Incredible as it may seem, this staggeringly inept Hollywood remake is even more stupid than the Gallic original: a star vehicle with no stars, it’s also a buddy comedy without buddies, or comedy. Scalping is too good for deluded ‘Barbershop’ director Tim Story, who claims the chemistry-free collision between Queen Latifah’s rookie New York cabby and ex-‘Saturday Night Live’ comedian Jimmy Fallon’s crash-prone cop is a gender-bending deconstruction of ‘buddy comedy’ conventions.

Belle (Latifah) drives a souped-up taxi and dreams of becoming a racing driver. Instead, she ends up playing chauffeur to disgraced cop Andy Washburn (Fallon), who drives like a man in need of a white stick. Together they chase the gorgeous gang of BMW-driving bank robbers led by leggy Brazilian überbabe Vanessa (supermodel Gisele Bündchen). Handily, Belle speaks the thieves’ lingo, because – wait for it – she used to deliver for a Portuguese takeaway. Convinced? You won’t be.
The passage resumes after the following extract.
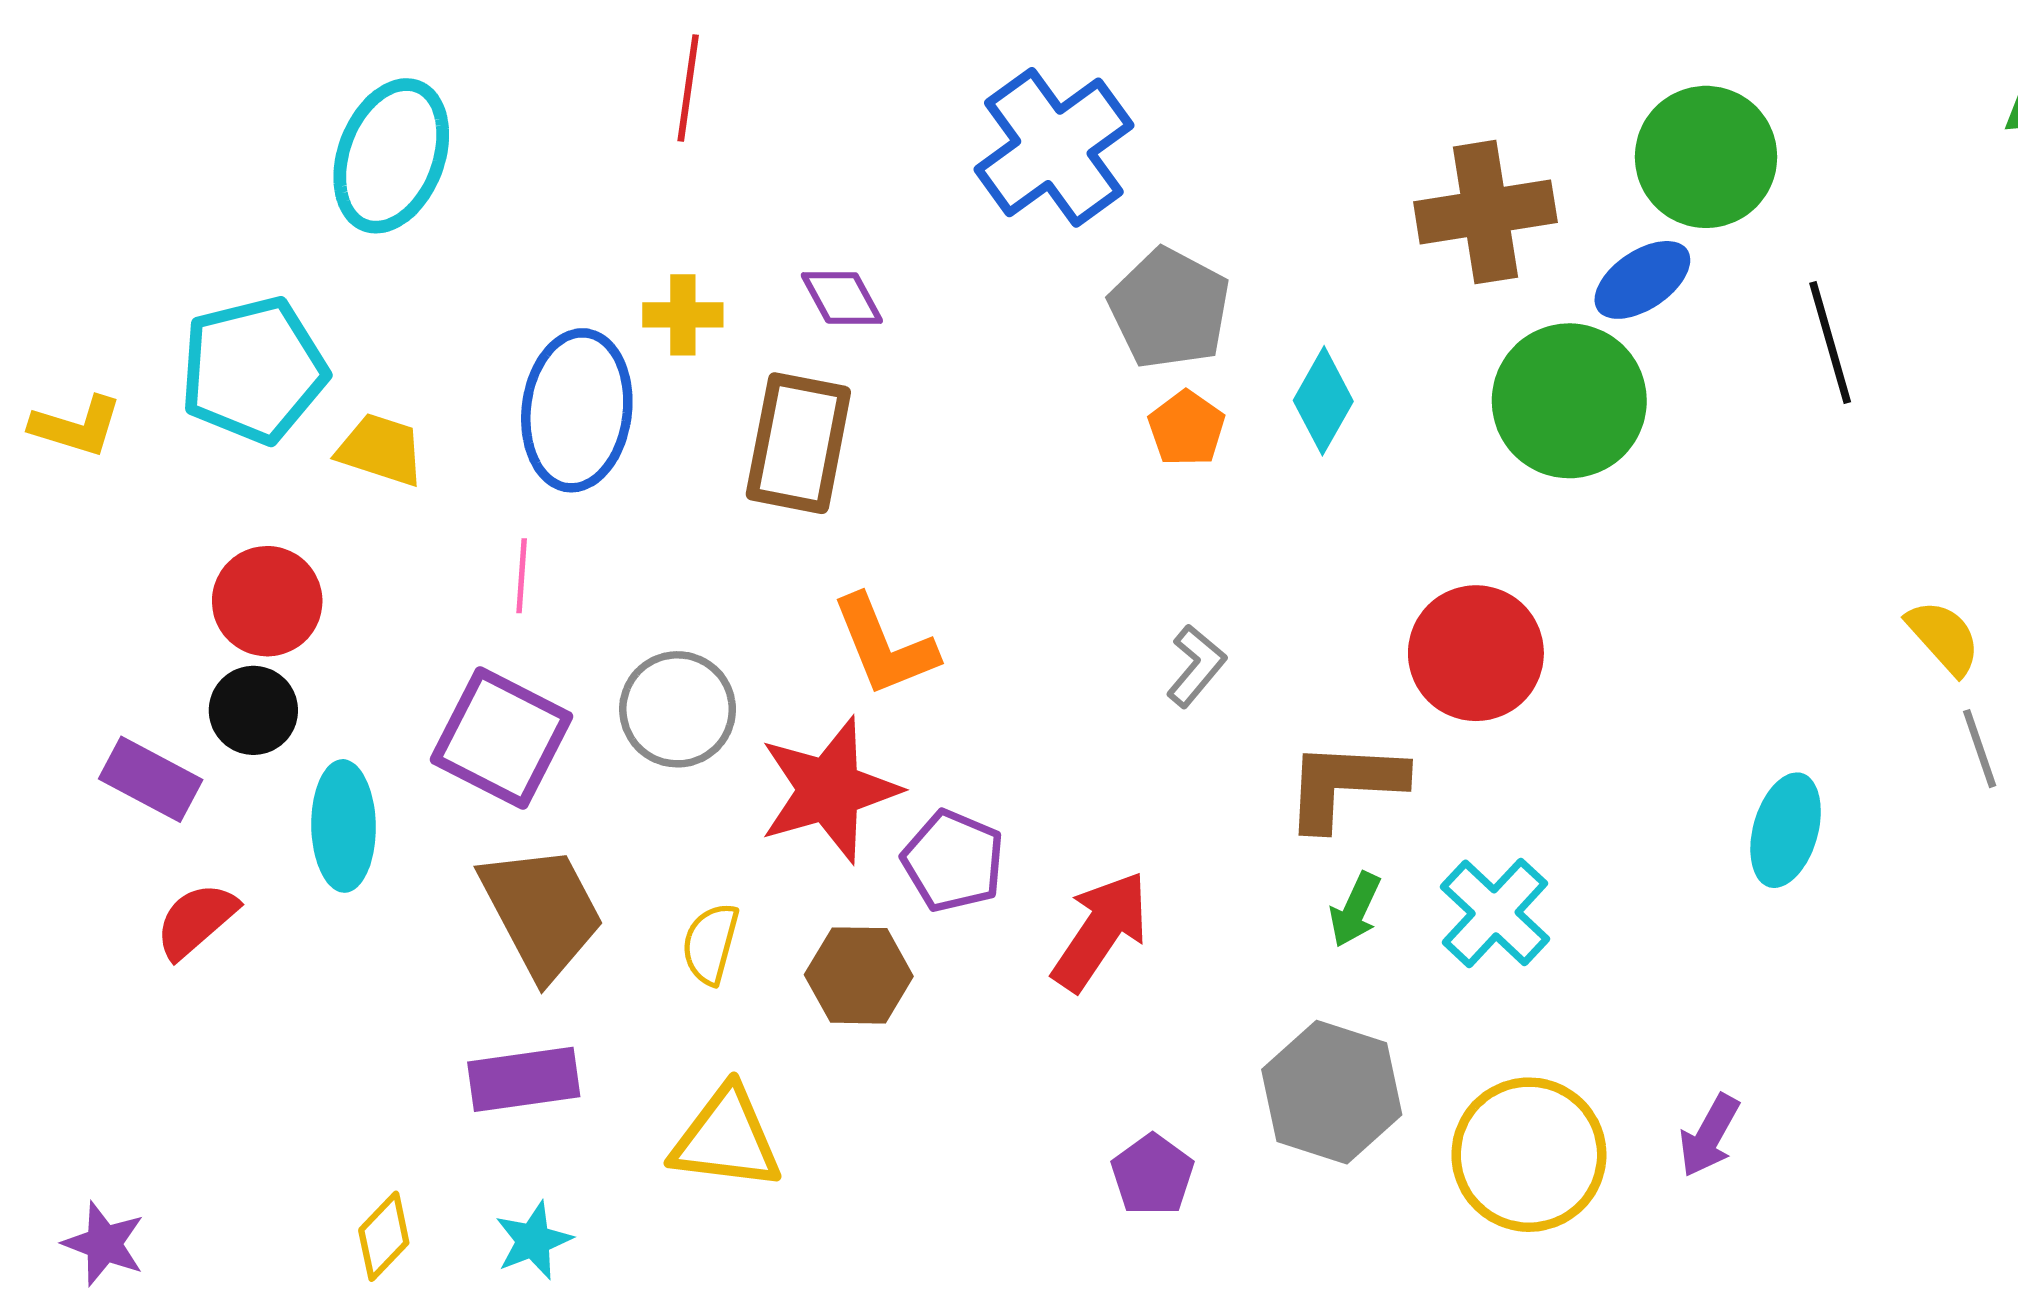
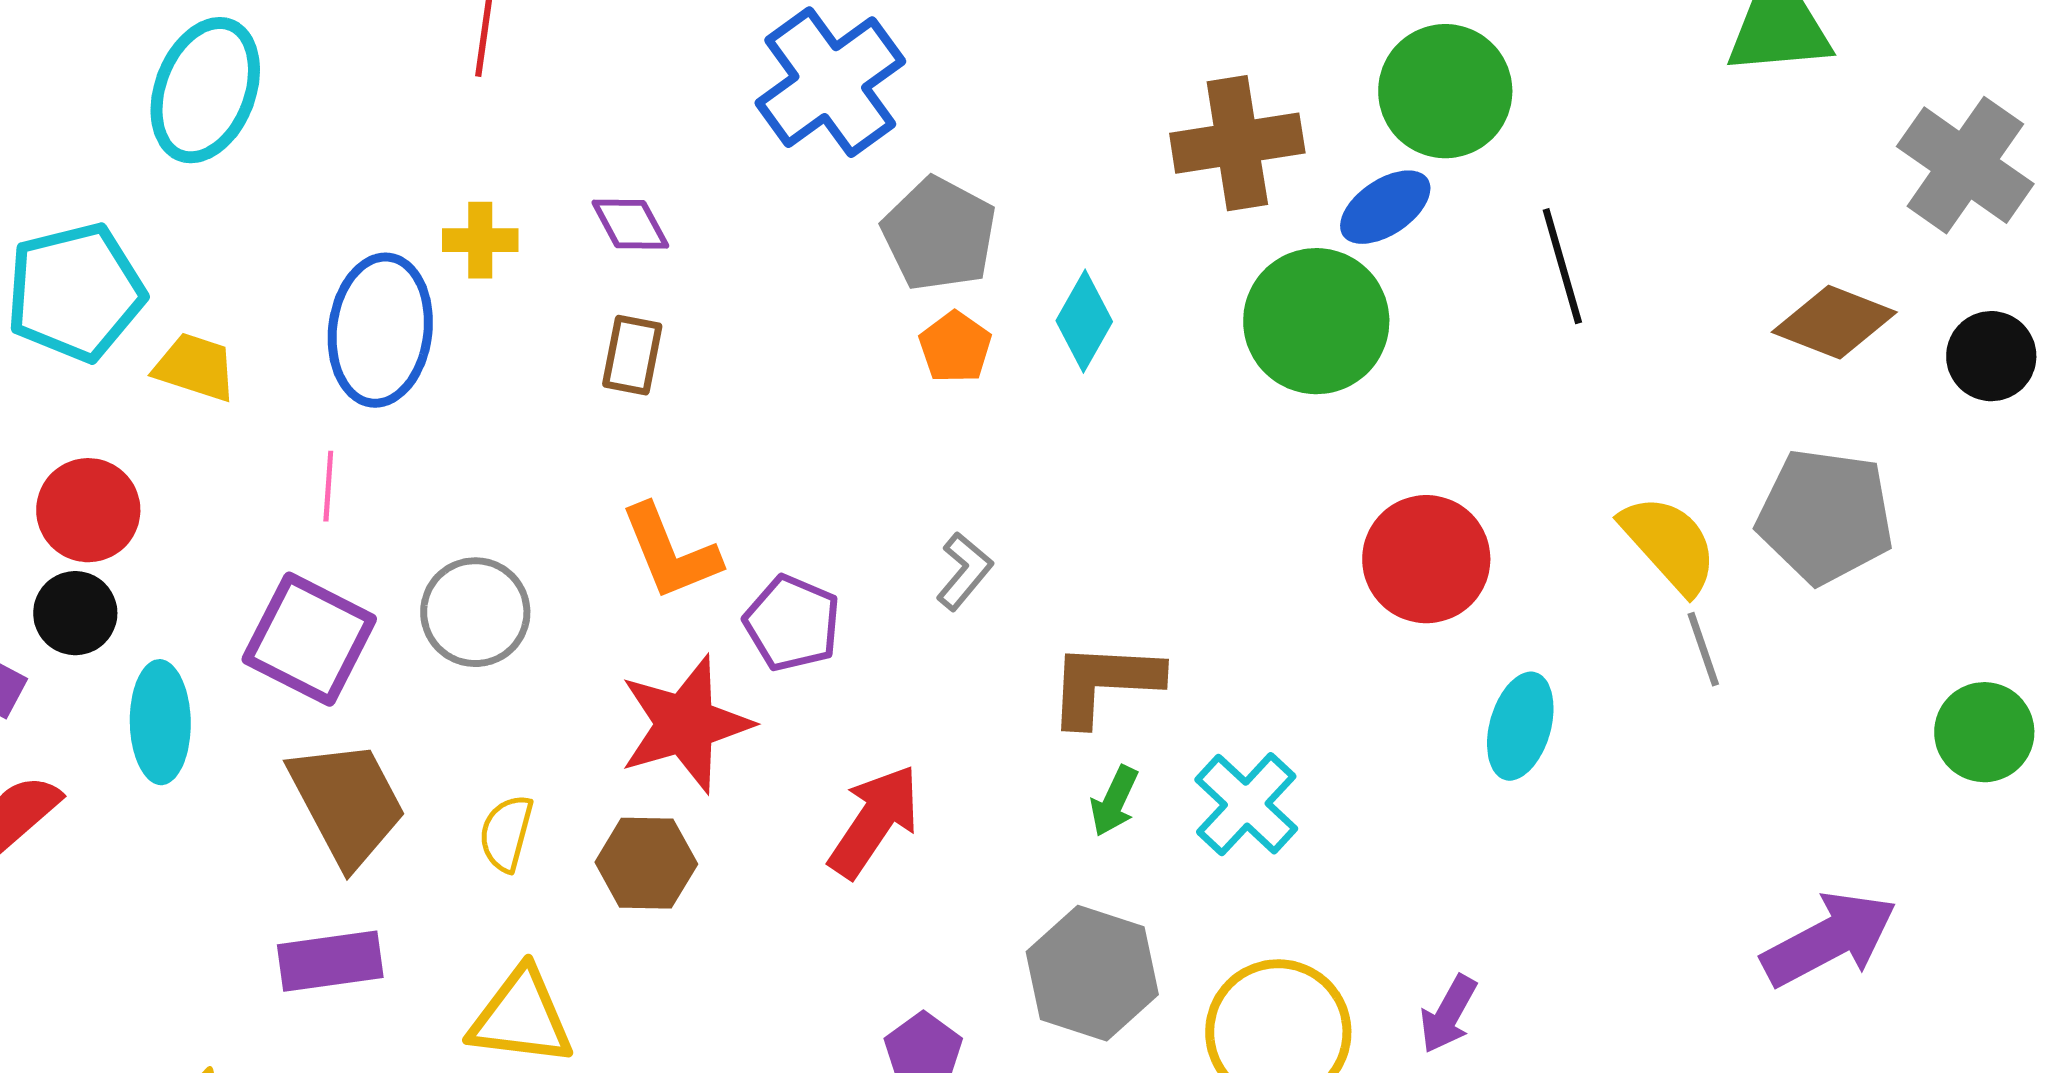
brown rectangle: (798, 443) -> (632, 355), moved, size x0.6
yellow semicircle: (1944, 637) -> (1669, 544), size x1.4
red circle: (1476, 653) -> (1426, 559), moved
red star: (829, 790) -> (685, 724), moved
purple pentagon: (953, 861) -> (792, 623), moved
The Luc Besson-scripted original mixed exciting, expertly staged car chases with perfunctory characterisation and dialogue, the former compensating in part for the latter. This remake doesn’t even manage that: the obvious use of blue screen undercuts any sense of jeopardy or excitement, since we never believe Belle and Washburn are actually in a moving vehicle.
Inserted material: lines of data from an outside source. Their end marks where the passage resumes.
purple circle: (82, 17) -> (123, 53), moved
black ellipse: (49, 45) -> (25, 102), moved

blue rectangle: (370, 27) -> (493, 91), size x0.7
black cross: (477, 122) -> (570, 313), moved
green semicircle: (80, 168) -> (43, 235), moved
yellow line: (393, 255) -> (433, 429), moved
Despite scene-stealing supporting roles in ‘Living Out Loud’ and ‘Chicago’, the multi-talented Latifah falls flat on her beautiful face; the charisma-free Fallon may regret leaving ‘SNL’; and Ann-Margret’s cameo as Fallon’s Margarita-muddled mother is both sad and embarrassing. In one pitifully unfunny scene, Latifah and Fallon accidentally inhale laughing gas. It would take a tankerload of laughing gas to pump some humour into this flat-tyred fiasco.